Pape Thiaw est réputé pour son football porté vers l’avant, audacieux et chatoyant. Et s’il peut libérer ses attaquants, c’est parce qu’il s’appuie sur une arrière-garde capable de contenir les plus redoutables assauts. De Kalidou Koulibaly à Moussa Niakhaté en passant par le jeune et prometteur Mamadou Sarr, la défense sénégalaise fait l’envie du continent. Depuis octobre 2024, l’équipe n’a encaissé que six buts. Une base solide pour viser haut.
L’attaque, elle, flamboie. En 14 matchs disputés sous l’ère Pape Thiaw, les « Lions » ont inscrit 36 buts. Le sélectionneur affiche un bilan impressionnant : 11 victoires, deux nuls et une seule défaite, concédée, en novembre, face au Brésil. Des chiffres qui nourrissent les ambitions et renforcent la confiance.
Ce groupe ne manque ni de talent ni de caractère, mais sa force pourrait aussi se nourrir des larmes. Celles de Lamine Camara, effondré sur la pelouse après l’élimination face à la Côte d’Ivoire lors de la Can 2023. Étincelant pour sa première grande aventure avec les Lions, le jeune milieu n’avait pu retenir son chagrin. Ces larmes rappellent celles d’un certain Sadio Mané après l’élimination contre le Cameroun à la Can 2017. De cette douleur est née une revanche : finale en 2019, sacre en 2021.
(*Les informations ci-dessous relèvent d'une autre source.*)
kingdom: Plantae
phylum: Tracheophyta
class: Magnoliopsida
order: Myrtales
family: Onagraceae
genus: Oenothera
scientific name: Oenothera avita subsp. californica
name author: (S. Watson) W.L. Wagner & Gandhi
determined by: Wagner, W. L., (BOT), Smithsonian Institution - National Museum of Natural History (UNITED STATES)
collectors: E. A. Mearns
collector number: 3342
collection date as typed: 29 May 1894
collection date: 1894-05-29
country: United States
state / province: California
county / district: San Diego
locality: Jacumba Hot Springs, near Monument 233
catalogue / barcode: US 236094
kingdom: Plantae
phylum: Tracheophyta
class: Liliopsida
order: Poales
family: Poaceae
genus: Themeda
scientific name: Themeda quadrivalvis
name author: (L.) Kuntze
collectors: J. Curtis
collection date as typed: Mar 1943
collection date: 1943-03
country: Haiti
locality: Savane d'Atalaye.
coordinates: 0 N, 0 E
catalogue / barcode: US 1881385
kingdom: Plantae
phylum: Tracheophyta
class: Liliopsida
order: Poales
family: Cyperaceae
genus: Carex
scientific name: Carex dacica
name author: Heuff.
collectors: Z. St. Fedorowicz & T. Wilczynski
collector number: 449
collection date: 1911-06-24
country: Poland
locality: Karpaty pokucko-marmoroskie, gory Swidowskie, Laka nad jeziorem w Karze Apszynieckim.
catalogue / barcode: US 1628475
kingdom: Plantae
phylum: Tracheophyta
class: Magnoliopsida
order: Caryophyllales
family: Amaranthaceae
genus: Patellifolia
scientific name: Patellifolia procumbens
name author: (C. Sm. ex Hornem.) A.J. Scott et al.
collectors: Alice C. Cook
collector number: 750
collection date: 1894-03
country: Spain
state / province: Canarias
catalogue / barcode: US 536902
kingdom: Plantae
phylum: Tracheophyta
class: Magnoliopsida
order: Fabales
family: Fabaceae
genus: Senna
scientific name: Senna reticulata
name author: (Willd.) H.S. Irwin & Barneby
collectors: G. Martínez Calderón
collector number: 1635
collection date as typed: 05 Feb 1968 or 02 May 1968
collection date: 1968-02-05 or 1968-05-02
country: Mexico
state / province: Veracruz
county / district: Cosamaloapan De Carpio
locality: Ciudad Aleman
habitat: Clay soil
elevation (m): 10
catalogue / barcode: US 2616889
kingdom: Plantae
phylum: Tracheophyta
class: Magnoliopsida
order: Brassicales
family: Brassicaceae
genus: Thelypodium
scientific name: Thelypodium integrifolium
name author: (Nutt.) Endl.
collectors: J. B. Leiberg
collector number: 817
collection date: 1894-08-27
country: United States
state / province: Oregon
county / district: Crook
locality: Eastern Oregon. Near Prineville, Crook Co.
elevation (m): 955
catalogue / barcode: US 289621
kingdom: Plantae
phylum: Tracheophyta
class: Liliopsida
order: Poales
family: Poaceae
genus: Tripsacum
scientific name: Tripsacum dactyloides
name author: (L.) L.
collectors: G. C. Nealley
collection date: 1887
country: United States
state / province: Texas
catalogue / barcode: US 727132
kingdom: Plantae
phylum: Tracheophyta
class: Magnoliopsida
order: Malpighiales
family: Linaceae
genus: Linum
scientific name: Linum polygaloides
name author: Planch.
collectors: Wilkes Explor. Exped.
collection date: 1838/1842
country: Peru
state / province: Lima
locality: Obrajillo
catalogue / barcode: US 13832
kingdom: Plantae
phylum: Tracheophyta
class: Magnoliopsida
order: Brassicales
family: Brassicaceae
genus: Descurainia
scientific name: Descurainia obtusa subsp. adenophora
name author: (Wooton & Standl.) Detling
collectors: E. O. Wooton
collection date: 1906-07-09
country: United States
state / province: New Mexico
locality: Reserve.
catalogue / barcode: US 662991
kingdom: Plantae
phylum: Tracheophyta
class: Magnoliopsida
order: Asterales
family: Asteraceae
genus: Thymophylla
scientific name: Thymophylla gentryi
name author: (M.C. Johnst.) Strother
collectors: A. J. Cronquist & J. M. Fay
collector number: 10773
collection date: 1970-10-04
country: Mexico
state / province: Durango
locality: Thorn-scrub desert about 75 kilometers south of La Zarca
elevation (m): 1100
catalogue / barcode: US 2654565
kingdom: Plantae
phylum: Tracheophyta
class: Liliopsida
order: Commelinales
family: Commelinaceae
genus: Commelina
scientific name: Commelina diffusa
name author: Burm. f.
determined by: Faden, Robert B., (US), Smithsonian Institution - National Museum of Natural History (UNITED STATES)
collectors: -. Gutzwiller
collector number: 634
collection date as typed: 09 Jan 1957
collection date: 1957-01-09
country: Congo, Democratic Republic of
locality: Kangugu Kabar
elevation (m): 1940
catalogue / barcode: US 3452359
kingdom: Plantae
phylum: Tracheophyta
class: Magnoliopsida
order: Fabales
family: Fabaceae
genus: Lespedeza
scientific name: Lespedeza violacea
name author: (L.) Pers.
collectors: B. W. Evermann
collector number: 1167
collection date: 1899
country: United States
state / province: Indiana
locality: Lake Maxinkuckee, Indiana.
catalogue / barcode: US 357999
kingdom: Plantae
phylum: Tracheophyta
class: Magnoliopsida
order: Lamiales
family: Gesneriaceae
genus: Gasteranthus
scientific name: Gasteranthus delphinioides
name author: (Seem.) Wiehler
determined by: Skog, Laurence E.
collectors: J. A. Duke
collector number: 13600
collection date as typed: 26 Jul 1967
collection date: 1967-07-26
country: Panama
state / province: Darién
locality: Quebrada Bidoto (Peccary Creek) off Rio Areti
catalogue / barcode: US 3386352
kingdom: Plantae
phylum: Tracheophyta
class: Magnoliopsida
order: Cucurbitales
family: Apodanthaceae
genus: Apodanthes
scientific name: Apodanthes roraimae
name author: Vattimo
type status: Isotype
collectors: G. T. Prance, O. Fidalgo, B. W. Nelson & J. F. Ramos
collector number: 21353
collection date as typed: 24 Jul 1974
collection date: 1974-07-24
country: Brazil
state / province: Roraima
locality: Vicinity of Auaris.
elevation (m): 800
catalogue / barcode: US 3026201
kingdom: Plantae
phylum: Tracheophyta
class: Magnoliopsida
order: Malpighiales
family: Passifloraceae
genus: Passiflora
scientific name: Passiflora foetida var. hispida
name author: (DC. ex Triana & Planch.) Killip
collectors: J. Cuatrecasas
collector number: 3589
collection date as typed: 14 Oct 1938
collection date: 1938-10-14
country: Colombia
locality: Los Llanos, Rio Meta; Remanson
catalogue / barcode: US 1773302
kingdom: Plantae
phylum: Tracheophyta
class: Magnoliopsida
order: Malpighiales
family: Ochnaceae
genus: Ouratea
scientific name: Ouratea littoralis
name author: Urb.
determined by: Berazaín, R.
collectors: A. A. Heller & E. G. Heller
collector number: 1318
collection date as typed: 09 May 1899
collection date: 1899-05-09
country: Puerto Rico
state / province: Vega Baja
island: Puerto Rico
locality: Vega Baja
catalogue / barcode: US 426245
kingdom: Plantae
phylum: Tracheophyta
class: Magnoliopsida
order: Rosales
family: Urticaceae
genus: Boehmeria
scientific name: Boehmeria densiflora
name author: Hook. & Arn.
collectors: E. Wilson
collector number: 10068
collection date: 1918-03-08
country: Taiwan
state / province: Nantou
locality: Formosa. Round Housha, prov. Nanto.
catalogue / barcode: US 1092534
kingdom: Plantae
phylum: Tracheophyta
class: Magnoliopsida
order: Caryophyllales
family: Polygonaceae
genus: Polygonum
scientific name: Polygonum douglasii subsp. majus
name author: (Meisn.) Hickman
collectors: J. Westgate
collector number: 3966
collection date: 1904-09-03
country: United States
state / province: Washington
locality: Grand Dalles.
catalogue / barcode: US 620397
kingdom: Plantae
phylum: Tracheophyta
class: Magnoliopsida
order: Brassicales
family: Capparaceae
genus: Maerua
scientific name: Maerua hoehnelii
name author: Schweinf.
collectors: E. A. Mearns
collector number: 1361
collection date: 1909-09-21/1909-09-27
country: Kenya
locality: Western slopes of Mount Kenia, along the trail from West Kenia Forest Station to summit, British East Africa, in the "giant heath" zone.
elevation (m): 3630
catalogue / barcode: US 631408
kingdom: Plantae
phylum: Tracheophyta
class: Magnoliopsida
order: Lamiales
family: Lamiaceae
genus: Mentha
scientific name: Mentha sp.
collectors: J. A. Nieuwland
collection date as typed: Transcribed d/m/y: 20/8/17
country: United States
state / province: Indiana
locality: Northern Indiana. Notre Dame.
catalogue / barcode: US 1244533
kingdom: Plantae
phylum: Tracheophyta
À Lamine Camara et à tout le groupe désormais de s’imprégner de cet orgueil indispensable aux champions, de transformer les cicatrices en force et les regrets en conquête.
Derrière eux, il y a tout un peuple uni, épaules contre épaules, prêt à vibrer pour cette Can qui s’ouvre le 21 décembre au Maroc. En attendant le retour triomphant, la parade et la communion avec la Nation, un seul mot d’ordre résonne dans les cœurs sénégalais : « Mankoo wuti wate ndamli ».